Oui. C’est un terme qui a un peu disparu mais qui fut longtemps un synonyme d’opportuniste. Et c’est aussi la première histoire incroyable que nous raconte Bruno Fuligni dans ce livre. La ragusade fait référence à la cité de Raguse, mieux connue sous le nom de Dubrovnik aujourd’hui. Raguse avait mis en place un système politique idéal. Le chef de la cité, pour aller vite, était choisi parmi les citoyens et changeait tous les mois. Mais pendant ce mois, le "Recteur", le chef, n’avait pas le droit de quitter le palais, entouré uniquement des fonctionnaires de la république, sans courtisan, sans diner, sans rien, uniquement tourné vers la bonne gestion de la cité. Raguse a tenu longtemps mais Napoléon a fini par s’en emparer. L’empereur a nommé un homme à lui, le général Marmont à la tête de la cité. Sauf que lui n’avait pas du tout l’intention de lâcher le pouvoir au bout d’un mois. Il est devenu duc de Raguse grâce à Napoléon, mais ça ne l’a pas empêché de le trahir en 1814, c’est-à-dire au moment de sa chute, pour rejoindre ensuite le roi Louis XVIII. Le duc de Raguse est donc devenu un nom commun, la ragusade, la trahison.

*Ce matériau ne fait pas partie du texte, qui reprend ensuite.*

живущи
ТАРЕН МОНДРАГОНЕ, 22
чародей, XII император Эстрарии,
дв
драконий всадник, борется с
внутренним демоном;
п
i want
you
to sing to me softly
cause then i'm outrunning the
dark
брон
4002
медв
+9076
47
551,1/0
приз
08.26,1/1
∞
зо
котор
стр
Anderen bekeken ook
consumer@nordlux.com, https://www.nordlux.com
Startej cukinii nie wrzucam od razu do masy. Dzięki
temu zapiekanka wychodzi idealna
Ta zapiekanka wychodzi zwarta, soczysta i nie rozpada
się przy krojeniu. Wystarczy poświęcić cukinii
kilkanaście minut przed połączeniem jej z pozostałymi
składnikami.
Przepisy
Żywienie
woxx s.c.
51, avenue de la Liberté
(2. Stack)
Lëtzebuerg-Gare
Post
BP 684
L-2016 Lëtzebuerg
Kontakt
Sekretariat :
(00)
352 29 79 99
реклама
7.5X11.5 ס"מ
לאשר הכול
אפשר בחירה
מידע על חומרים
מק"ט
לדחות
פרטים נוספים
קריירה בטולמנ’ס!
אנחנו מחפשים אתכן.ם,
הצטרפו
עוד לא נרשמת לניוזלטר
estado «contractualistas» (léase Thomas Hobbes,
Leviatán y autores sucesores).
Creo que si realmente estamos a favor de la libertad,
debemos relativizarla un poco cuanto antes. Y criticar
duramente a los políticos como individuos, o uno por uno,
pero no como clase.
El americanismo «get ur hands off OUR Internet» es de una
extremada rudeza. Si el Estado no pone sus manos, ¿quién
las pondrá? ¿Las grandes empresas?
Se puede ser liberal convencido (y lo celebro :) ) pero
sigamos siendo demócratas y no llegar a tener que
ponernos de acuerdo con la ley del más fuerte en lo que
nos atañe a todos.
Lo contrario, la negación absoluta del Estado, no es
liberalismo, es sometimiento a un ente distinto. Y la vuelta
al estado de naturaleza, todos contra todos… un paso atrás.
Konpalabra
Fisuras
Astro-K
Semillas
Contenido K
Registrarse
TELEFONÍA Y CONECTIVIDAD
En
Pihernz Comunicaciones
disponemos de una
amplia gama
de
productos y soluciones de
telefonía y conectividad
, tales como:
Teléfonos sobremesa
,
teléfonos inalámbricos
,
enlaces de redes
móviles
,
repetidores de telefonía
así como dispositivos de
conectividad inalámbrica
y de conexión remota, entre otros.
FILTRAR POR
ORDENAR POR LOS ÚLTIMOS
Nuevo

Ce sont surtout des hommes politiques donc ?

Il y en a beaucoup, bien sûr. Des très célèbres, comme Mirabeau, évidemment, à la révolution. Mais on rencontre aussi des girouettes dont le nom a été oublié et d’autres plus surprenant, comme le peintre David, par exemple. Célèbre notamment pour ses tableaux à la gloire de l’empereur, encore lui. Comme le sacre de Napoléon. Mais avant ça, il mettait son art au service du roi Louis XVI, dont il a voté la mort quand le vent a tourné. Il est devenu ensuite le peintre de la république, avec la mort de Marat, vous savez dans sa baignoire. Et puis, un dernier : Jules Verne ! Conservateur d’abord, anti-républicains, il se fera élire au conseil municipal d’Amiens sur la liste républicaine radicale.

Pour mieux connaitre les opportunistes donc : L’art de retourner sa veste de Bruno Fuligni à la Librairie Vuibert.